§ **PAGE EXTRACT**
=======

IT IS ORDERED that the Motion to Set Aside Default Judgment (Doc. 37) is denied. The previously issued stay on the Charging Order and Writs of Garnishment (Doc. 47) is lifted. This case shall remain closed.

=======

§ **DATA SHOWN**
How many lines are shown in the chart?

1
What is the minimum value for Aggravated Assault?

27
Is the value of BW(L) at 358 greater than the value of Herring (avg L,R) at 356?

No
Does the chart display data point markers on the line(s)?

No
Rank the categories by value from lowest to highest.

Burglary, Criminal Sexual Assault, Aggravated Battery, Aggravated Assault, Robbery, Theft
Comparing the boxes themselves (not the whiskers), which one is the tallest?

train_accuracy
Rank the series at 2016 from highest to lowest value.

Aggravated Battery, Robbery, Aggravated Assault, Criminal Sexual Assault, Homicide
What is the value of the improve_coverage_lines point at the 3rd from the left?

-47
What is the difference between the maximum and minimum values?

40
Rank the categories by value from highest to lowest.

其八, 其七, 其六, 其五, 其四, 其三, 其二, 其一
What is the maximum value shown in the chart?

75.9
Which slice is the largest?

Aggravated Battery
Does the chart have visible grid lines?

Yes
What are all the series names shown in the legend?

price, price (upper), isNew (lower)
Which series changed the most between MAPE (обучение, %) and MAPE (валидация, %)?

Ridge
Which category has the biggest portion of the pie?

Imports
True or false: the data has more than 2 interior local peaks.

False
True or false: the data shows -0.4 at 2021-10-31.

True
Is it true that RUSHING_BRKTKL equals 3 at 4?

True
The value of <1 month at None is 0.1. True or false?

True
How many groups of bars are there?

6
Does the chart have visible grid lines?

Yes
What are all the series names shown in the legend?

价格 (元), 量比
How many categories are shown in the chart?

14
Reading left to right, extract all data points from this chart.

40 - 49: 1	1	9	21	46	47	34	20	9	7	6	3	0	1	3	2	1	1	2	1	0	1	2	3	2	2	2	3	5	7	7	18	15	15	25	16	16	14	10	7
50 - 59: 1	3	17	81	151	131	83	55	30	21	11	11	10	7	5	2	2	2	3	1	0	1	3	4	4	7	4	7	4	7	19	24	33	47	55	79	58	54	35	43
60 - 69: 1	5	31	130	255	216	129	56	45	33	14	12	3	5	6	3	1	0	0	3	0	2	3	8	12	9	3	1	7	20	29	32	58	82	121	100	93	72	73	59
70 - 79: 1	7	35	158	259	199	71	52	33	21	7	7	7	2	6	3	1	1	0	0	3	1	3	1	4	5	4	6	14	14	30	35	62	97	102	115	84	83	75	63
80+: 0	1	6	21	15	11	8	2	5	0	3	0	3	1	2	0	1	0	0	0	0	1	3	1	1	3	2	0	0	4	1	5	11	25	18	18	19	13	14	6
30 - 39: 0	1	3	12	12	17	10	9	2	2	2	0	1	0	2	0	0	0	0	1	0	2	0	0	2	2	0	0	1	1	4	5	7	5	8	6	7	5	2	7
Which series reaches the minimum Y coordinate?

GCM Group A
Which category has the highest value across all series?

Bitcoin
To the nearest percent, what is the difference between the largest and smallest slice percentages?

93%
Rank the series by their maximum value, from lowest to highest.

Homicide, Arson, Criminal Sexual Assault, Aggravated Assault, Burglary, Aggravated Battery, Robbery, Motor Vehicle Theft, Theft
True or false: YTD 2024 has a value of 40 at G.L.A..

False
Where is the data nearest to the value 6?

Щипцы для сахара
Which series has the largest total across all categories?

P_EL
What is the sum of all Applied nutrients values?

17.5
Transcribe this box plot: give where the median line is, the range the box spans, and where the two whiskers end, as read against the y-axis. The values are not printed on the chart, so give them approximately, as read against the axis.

=======

§ **INSTRUCTIONS**
(a) In the court order, what document number is given for the Motion to Set Aside Default Judgment?
(b) State whether each statement agrees with the court order, giving yes or no and quoting the deciding words: (i) The Motion to Set Aside Default Judgment is granted. (ii) The stay on the Charging Order and Writs of Garnishment is lifted. (iii) The case is reopened.
(c) Quote the court order from "IT IS ORDERED" up to and including "shall remain closed.".

§ **RESPONSES IN ORDER**
(a) Doc. 37

(b)
(i) No: "the Motion to Set Aside Default Judgment (Doc. 37) is denied"
(ii) Yes: "The previously issued stay on the Charging Order and Writs of Garnishment (Doc. 47) is lifted"
(iii) No: "This case shall remain closed"

(c)
IT IS ORDERED that the Motion to Set Aside Default Judgment (Doc. 37) is denied. The previously issued stay on the Charging Order and Writs of Garnishment (Doc. 47) is lifted. This case shall remain closed.